Recently, COL has been collecting and analysing sex-disaggregated data for a myriad of socioeconomic indicators in the Commonwealth, namely in the areas of health, education, economic participation and decision-making.

Sifting through and discovering data on gender inequalities and inequities in the Commonwealth has sometimes been an encouraging experience, but mostly a disheartening one.

Women and girls throughout the Commonwealth have made remarkable progress in educational achievement. In some countries such as Mauritius, Canada, and Malaysia, there are even more female tertiary graduates than males. Yet, this high educational achievement has not resulted in equality and equity in the workplace and other aspects of daily life.

Even in some of the most developed regions of the Commonwealth, women do not enjoy the same earning potential as men. For example, in Canada, women earn only 61% of what is earned by men, and in New Zealand men earn 9.9% more than women.

Women and girls throughout the Commonwealth are more likely to live in poverty than men. Women are less likely to access formal employment than men. In the African Commonwealth, 59. 3% of women over 15 are employed, and 63.6% of women over 15 in the Pacific Commonwealth are employed. In the Caribbean Commonwealth, 59.4% of women over 15 are employed, and only 35. 2% of women over 15 in the Asian Commonwealth are employed. Women often dominate the informal sector, which excludes them from the advantages of formal employment such as potentially greater job security and earnings, and employee benefits.

Furthermore, gender stereotypes about the sort of employment women and men are suited for, discourage women from pursuing non-traditional female careers. One way to bring women into the formal economy is for women to gain more employability skills, as well as the confidence to seek formal employment.

COL has been working to improve women’s livelihood options and break gender stereotypes. For example, through our Lifelong Learning for Farmers programme, we have been working with farming communities in Asia, Africa and the Caribbean to improve rural women’s entrepreneurial skills; facilitate their access to relevant learning opportunities and productive resources, such as microcredit; and increase their household food security.

Through our Technical and Vocational Skills Development programme, COL has been collaborating with partner institutions in Africa to increase girls’ and women’s participation in technical vocational education and training, particularly in non-traditional areas for females such as marine engineering.

On the one hand, great progress in increasing women’s political representation has been made. On the other hand, there are still several countries in the Commonwealth where women have not been able to secure a more proportionate share in decision-making power. Rwanda, boasting a parliament comprised of 64% women, remains an extreme anomaly. Some other countries like South Africa and Seychelles are close to having equal representation of women and men in parliament, with 42% female representation and 44% female representation respectively.

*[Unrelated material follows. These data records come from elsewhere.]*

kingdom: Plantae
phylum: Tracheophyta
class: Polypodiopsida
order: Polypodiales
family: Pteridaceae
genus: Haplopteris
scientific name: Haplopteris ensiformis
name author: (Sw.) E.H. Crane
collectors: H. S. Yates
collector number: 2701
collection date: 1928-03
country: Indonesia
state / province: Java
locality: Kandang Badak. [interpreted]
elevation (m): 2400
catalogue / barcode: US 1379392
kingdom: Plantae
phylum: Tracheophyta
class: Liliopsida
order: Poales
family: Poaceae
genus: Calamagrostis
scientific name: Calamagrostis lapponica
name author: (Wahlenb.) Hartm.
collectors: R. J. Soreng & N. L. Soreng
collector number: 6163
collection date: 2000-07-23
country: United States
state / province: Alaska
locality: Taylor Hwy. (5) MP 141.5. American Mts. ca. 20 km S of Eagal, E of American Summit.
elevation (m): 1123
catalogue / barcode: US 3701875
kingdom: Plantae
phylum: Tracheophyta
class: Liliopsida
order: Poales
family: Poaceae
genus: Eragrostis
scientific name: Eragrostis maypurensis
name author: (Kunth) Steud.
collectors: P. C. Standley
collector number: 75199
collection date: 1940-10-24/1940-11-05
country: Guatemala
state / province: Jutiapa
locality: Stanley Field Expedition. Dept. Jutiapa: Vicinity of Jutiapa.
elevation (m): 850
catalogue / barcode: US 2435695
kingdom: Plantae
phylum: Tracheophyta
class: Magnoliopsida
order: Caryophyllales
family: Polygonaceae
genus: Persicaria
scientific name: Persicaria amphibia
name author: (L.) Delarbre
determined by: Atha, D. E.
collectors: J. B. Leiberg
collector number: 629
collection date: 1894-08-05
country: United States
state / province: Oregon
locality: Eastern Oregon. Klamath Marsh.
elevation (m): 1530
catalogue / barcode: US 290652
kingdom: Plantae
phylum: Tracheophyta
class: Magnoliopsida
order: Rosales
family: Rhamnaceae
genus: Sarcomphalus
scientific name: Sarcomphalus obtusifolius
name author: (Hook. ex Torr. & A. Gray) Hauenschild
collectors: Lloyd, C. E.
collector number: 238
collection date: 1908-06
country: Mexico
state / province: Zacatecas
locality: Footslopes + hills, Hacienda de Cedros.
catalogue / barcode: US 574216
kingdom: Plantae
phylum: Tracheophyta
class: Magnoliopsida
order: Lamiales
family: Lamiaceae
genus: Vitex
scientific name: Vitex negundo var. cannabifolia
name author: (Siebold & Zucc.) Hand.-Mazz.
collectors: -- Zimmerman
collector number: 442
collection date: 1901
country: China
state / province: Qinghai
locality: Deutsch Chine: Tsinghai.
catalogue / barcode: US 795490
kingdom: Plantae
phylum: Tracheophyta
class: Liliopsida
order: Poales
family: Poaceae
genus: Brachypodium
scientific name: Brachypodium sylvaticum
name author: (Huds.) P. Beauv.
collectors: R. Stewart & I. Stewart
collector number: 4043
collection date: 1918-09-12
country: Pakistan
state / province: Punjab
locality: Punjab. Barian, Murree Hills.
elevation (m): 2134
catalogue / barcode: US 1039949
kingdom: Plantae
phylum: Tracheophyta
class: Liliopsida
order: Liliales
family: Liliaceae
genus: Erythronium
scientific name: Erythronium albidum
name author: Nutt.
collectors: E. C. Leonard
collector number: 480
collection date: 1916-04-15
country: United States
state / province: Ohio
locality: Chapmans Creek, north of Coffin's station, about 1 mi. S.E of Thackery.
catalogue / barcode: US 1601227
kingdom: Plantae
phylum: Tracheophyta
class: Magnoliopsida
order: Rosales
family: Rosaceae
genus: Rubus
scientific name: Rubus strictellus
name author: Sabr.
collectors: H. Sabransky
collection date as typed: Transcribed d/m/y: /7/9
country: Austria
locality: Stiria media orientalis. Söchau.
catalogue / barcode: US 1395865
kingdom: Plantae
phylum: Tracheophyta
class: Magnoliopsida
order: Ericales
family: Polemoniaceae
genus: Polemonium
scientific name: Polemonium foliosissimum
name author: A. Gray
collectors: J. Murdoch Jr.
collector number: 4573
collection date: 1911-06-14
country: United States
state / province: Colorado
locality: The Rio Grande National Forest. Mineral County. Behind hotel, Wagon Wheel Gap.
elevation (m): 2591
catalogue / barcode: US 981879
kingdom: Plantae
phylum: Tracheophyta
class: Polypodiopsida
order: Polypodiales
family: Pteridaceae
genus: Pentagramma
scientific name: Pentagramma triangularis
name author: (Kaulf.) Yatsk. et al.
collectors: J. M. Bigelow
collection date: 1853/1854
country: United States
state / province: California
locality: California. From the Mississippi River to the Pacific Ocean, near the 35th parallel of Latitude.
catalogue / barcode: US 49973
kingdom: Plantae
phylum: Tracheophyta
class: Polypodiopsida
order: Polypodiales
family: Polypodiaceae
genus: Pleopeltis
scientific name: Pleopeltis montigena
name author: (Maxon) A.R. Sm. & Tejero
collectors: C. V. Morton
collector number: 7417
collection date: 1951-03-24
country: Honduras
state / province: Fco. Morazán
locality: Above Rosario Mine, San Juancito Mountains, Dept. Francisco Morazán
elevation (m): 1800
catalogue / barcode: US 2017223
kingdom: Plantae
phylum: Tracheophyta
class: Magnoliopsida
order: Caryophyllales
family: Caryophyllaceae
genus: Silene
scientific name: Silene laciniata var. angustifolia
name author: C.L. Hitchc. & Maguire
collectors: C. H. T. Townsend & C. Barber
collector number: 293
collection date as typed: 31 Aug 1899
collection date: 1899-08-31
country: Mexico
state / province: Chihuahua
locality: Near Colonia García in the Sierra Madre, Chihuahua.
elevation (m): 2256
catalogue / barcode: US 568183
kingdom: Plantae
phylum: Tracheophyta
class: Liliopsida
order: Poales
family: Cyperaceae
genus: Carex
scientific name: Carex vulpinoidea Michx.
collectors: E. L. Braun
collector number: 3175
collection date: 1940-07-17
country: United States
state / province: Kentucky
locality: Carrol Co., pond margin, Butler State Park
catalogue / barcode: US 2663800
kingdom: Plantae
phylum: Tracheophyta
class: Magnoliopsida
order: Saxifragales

Yet, women’s representation in decision-making bodies in many Commonwealth countries still remains at relatively low levels. To illustrate, according to a 2014 World Bank report, there were no women in the Vanuatu national parliament.

Barriers to women’s participation in decision-making bodies include socially-determined household responsibilities and child-rearing; attitudes and beliefs that political participation is a male domain; women’s relatively lower levels of literacy and education in many contexts; a lack of mentorship and confidence; and limited resources for campaigning and pursuing political office. As a measure, some Commonwealth countries have implemented quotas and have had success in increasing women’s political representation. Therefore, encouraging women to pursue political careers needs to come as much from the top-down as the bottom-up.

Although women in the Commonwealth face many barriers to empowerment, there is reason to be hopeful. Increased literacy levels and the wide ratification of CEDAW (the Convention on the Elimination of All Forms of Discrimination against Women are some positive developments. COL will continue to support women’s empowerment to bring about improvements in women’s lives and strive towards gender equality and equity.